Ultimately, it may be this ability to swoon and trust that determines whether or not you personally are willing—eager even—to fall into this self-consciously theatrical and love-filled film. If you stop to pick it apart, to mock its big, soft, gooey center and resist what it wants to show you, you'll hate its seemingly overblown, almost operatic emotional swings and rhythms. But if you let it go, turn off your inner critic and hold Moulin Rouge's heart in you hands, you'll be richly rewarded by this lush, engaging, incredibly original piece of movie-making.

—Adrienne Martini


This approach will generate continued fear, ill will and confusion among the people who own property on the Square. (And doesn't it bother anyone in the city government how blithely they've defined those owners—the people who most palpably give a damn about Market Square—as problems rather than allies?) And it also, as experiences in Winston-Salem and many other cities attest, is neither the best nor fastest nor smartest way to do things.

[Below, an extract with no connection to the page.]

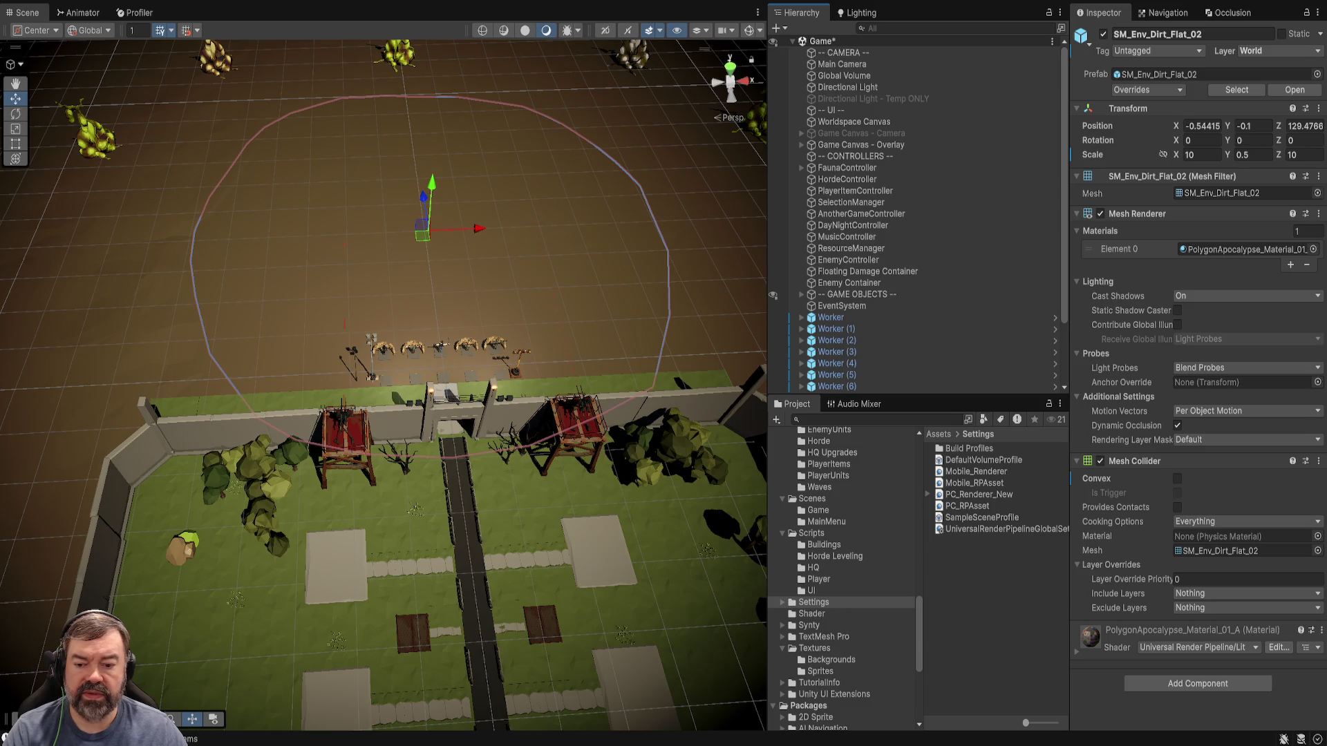
{"action": "left_click", "coordinate": [801, 295]}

The problem is, it's the only idea the collective heads of our city-state have—and even though it's a pretty fuzzy idea and one they don't actually understand it, they lack either the willingness, the ability, or the sense God gave a pig to figure out how to generate other, better ideas. A good planning process for Market Square could make an amazing difference in attitude and approach within the next six months. Instead, at that point, we'll probably be fighting the same old battles all over again. It's too sad to be funny, too pathetic to be sad, and mostly just frustrating as hell.

—Jesse Fox Mayshark


We Have Ways of Making You ...

Speaking of KnoxRecall, as Metro Pulse went to press this week, the five plaintiffs challenging the Election Commission's decision to disqualify their move to recall Ashe and Council members Jack Sharp, Ed Shouse and Larry Cox were preparing to be deposed by City law Director Michael Kelley and Ashe lawyer Robert Watson. Earlier in the week, Chancellor Daryl Fansler had set a July 26 date for the hearing. Since the case hinges on the narrow legal issue of whether the Knoxville City Charter prohibits recalling officials who, like the current targets, have not yet served two years of their current terms, Kelley's plan to depose plaintiffs Diana Conn, Steve Dupree, Regina Rizzi, Brent Minchey and Greg Ganues is puzzling.

—Ear to the Ground


The stalemate is doing grave damage to this state as reflected in the erosion of its credit rating, its state university and its standing in the nation's eye as a result of near riots at the capitol by anti-income tax zealots. Moreover, the damage promises to get worse next year when the state's nest egg of tobacco money will have been exhausted.

—Joe Sullivan


His name often comes up in conversation, but you rarely hear anyone ask, "Ian who?"